To understand what causes cold feet, we need to consider the three main factors that help regulate foot temperature:
Our metabolism, or the series of chemical reactions that take place in our cells, generates the heat necessary to maintain our vital functions, regardless of the ambient temperature. Usually, this heat generation is well controlled, allowing us to maintain a body temperature of about 37 °C (98.2 °F) throughout the year. Muscle mass is the main source of heat production, which explains why a little physical activity is a good way to warm up. Shivering, an involuntary muscular response of the body, especially to cold, also helps produce heat.
Several molecules are involved in heat production by the cells, particularly the thyroid hormones. As a result, individuals who suffer from a slowing thyroid gland (hypothyroidism) regularly complain of being cold (and having cold feet), whereas the opposite is true for individuals with hyperthyroidism.
The heat produced by the chemical reactions, especially in the muscles, is then distributed to all parts of the body by the blood. Therefore, it is not surprising that the feet are the first to become cold since their tissue is located furthest from the heart.
Several factors can hinder the distribution of heat:
If the bloodstream is what redistributes heat, stress may be partly responsible for cold feet. In stressful situations – we usually think of danger or a serious problem, but dropping temperatures also cause stress – the body reacts by producing adrenaline. This hormone from the catecholamine family, also called the “stress hormone,” causes, among other things, a decrease in the size of blood vessels (vasoconstriction) in the periphery which allow blood (and heat) to flow to important organs, such as the brain and heart.
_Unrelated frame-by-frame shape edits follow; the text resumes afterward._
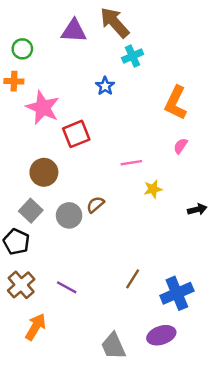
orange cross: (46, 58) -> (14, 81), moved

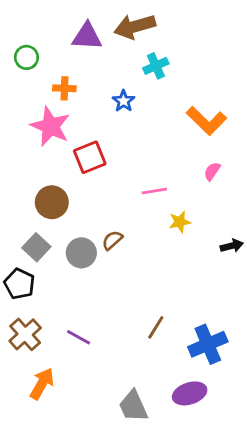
brown arrow: (115, 23) -> (135, 26), turned -64
orange cross: (14, 81) -> (64, 88), moved
orange L-shape: (176, 103) -> (206, 121), turned -72

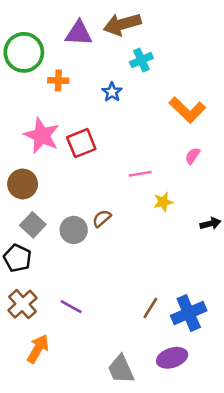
green circle: (26, 57) -> (24, 52), size x1.8
pink star: (50, 126) -> (42, 135), moved
brown circle: (52, 202) -> (23, 184), moved
brown line: (156, 327) -> (150, 308), moved

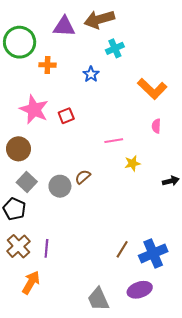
red square: (81, 143) -> (66, 116), size x0.7
pink semicircle: (192, 156) -> (156, 126), turned -32
purple line: (71, 307) -> (46, 248), moved, turned 66

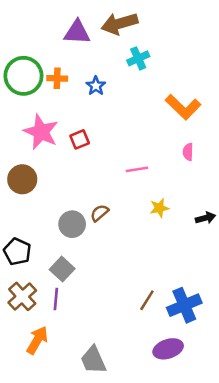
green circle: (20, 42) -> (23, 76), moved
blue star: (91, 74) -> (96, 86), moved
yellow star: (132, 163) -> (159, 208), moved
gray square: (27, 182) -> (62, 269), moved
gray trapezoid: (98, 299) -> (93, 360), moved

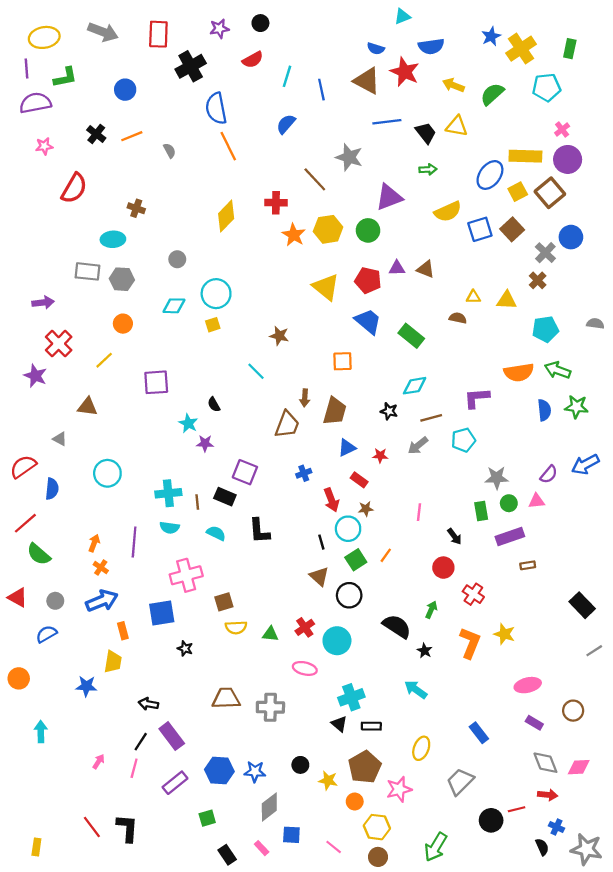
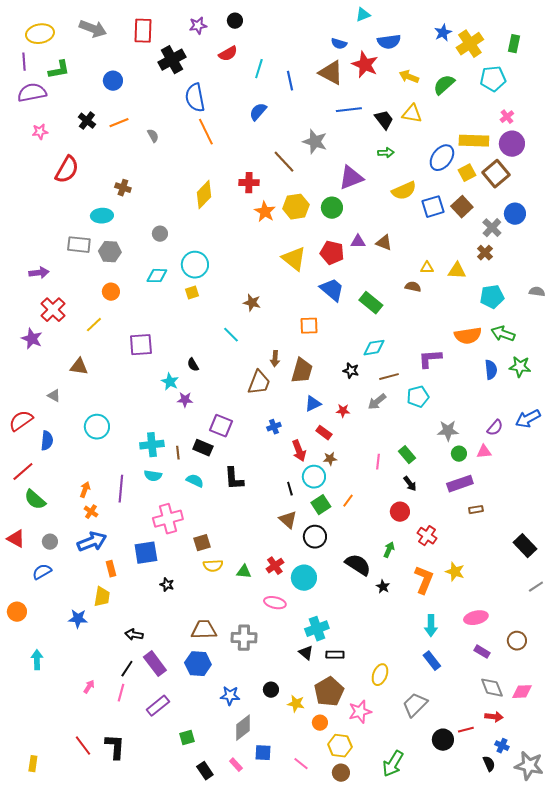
green rectangle: (481, 511) -> (407, 455), moved, turned -30
cyan arrow: (416, 690) -> (431, 626), moved, turned -125
blue hexagon: (219, 770) -> (198, 664), moved

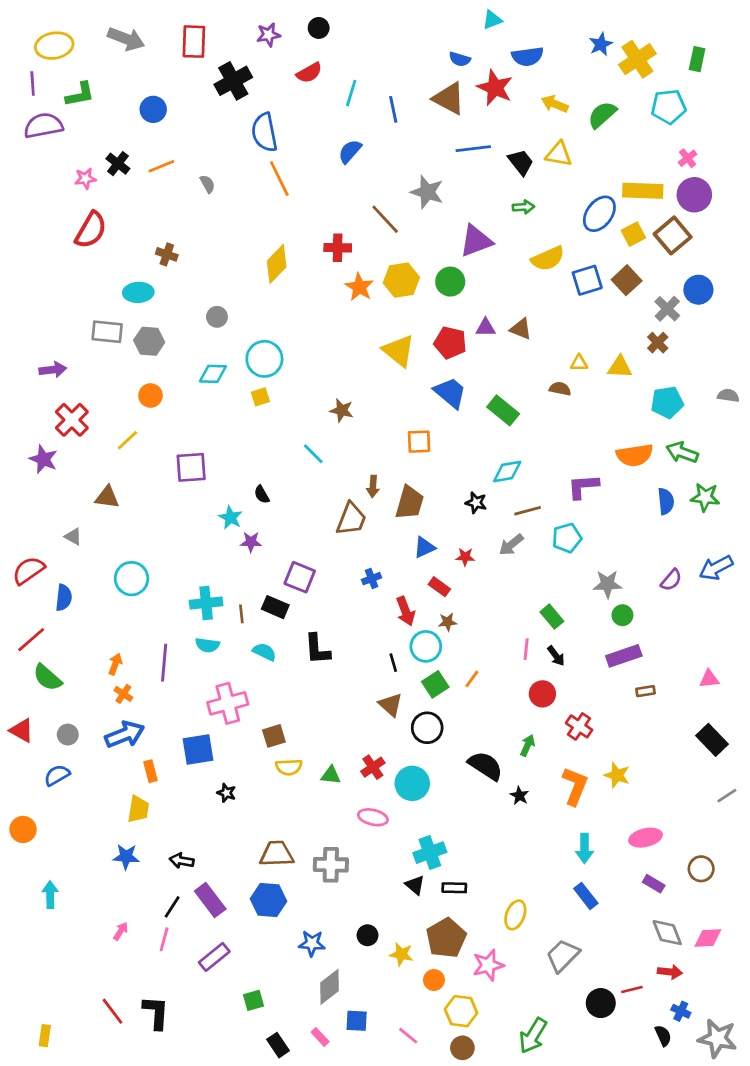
pink star: (40, 132) -> (85, 179), moved
pink triangle: (484, 452) -> (709, 679), moved
pink line: (378, 462) -> (526, 649), moved
blue star: (78, 619) -> (126, 857), moved

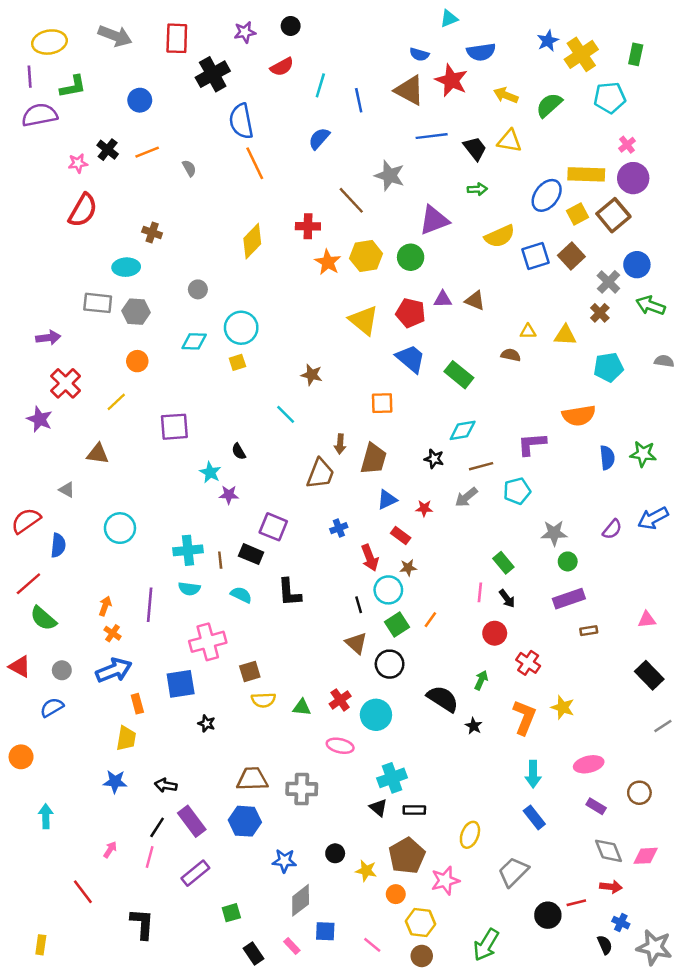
green arrow: (682, 452) -> (651, 305), moved
red line: (113, 1011) -> (83, 892), moved

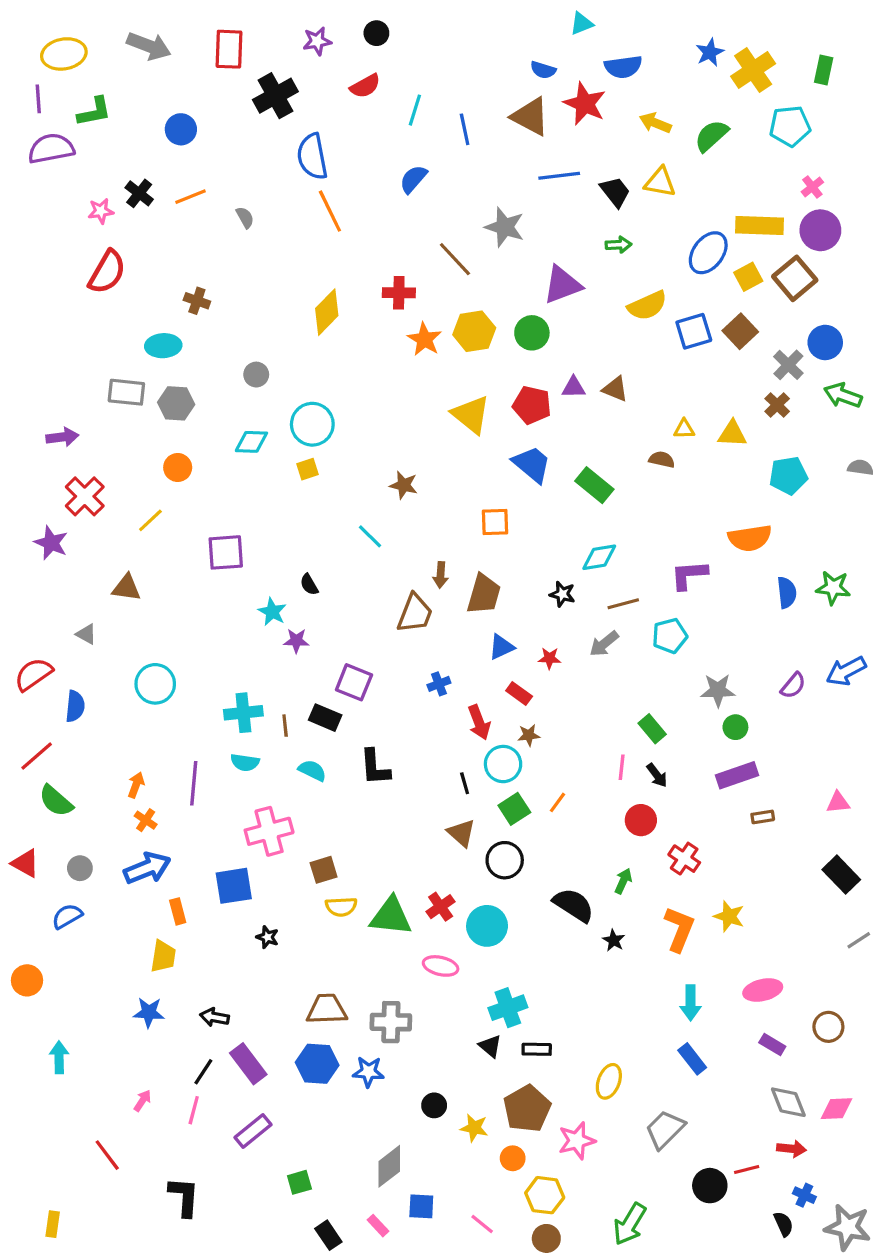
green triangle: (302, 707) -> (391, 916), size x1.8
blue star: (284, 861) -> (368, 1072), moved

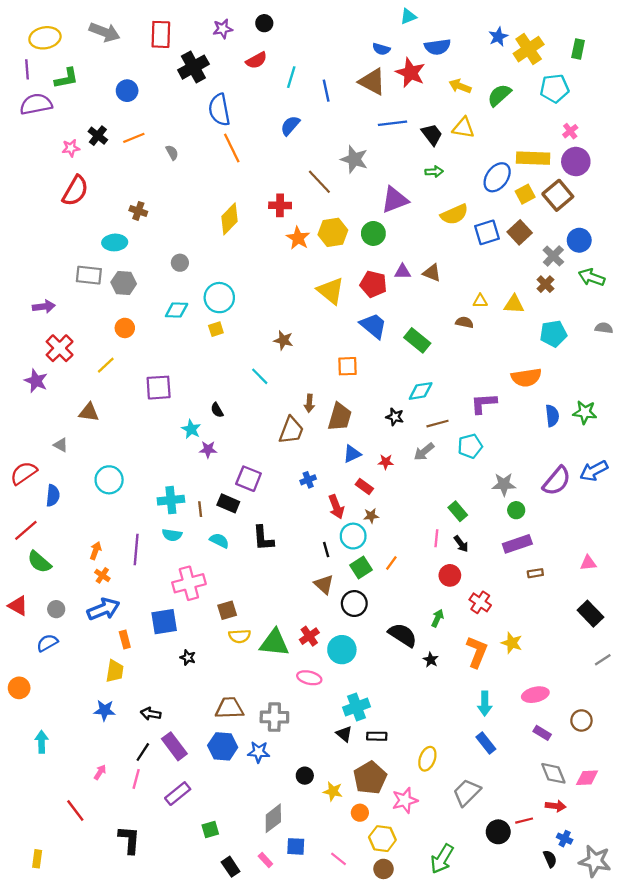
purple semicircle: (793, 685) -> (557, 481), size x1.6

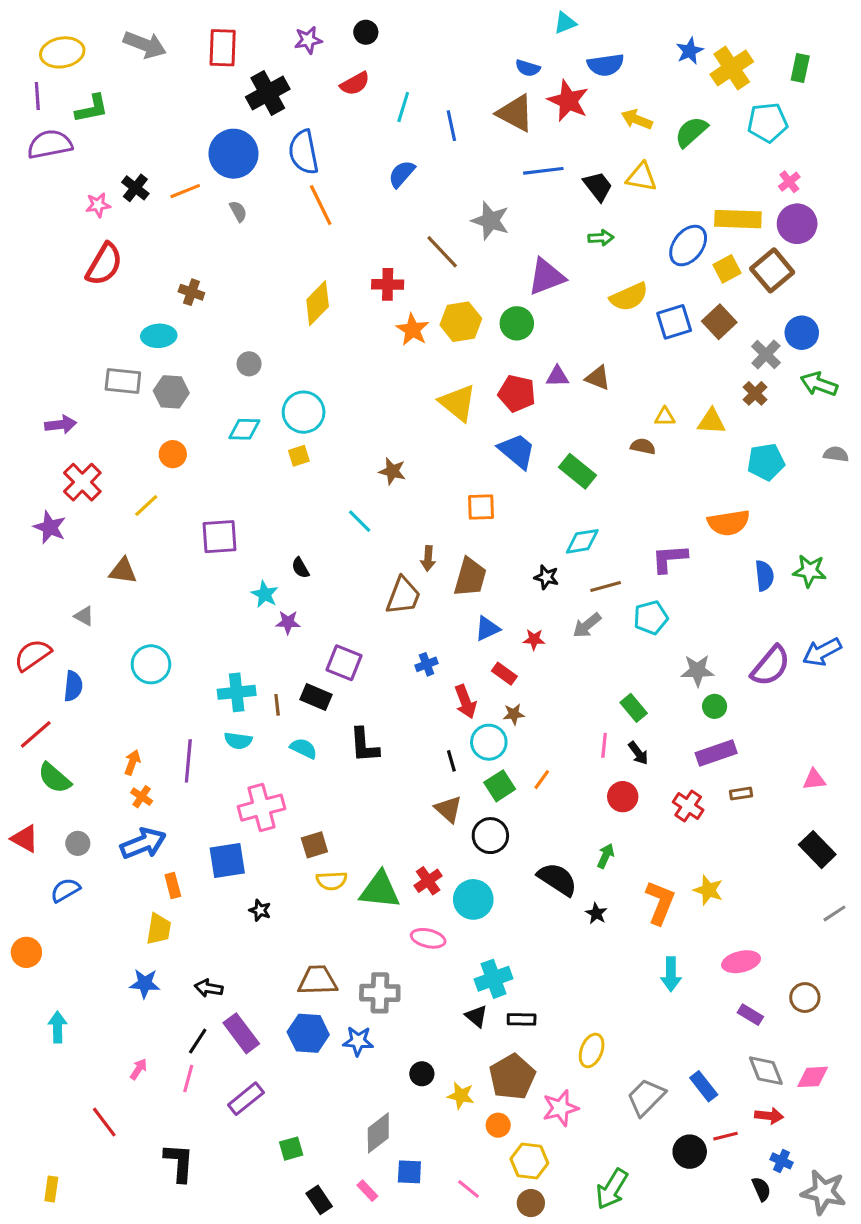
blue circle: (127, 91) -> (233, 154), moved, size x1.6
red cross: (480, 602) -> (688, 806), moved
blue rectangle: (486, 743) -> (704, 1086), moved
As a result, the feet receive less blood (and heat) and get colder.
It should be noted that caffeine also stimulates the production of adrenaline. Therefore, heavy consumption of coffee or energy drinks containing a lot of caffeine can cause peripheral vasoconstriction and lead to cold feet.
Last but not least, poor blood circulation, caused by factors such as heart failure or the obstruction of blood vessels in the legs (atherosclerosis/stenosis), can limit blood supply to the feet and cause cold sensations in the extremities.
Raynaud’s phenomenon, also known as Raynaud’s disease or Raynaud’s syndrome, is another blood circulation disorder that affects the extremities, most often the fingers, but sometimes the toes, ears or nose. The affected areas become cold, sometimes white and numb, due to spasms that temporarily reduce blood flow in the small blood vessels (arterioles) that supply the extremities. Raynaud’s phenomenon often accompanies another medical condition, such as scleroderma, rheumatoid arthritis, systemic lupus erythematosus or atherosclerosis. This hypersensitivity of the extremities can occur throughout the year, but is aggravated by the cold.
Similar to a poorly insulated house, feet that are poorly protected against the cold will obviously get cold and cause discomfort. First, good shoes or boots limit heat loss. They should also not be too tight to avoid cutting off blood circulation.
Second, attention should be paid to socks. Since water is an excellent conductor of heat (and cold), wet socks tend to make feet feel cold. Therefore, it is important that they evacuate moisture produced by the foot. People who sweat a lot should look for more breathable fabrics, such as cotton, wool, Gore-Tex or other high-tech fibres.
Finally, it is worth remembering the advice of our mothers from way back: to keep your feet warm, wear a hat! Well, mom had a point. Although it makes up barely 10% of the body’s surface, the head is responsible for 40% of its heat loss!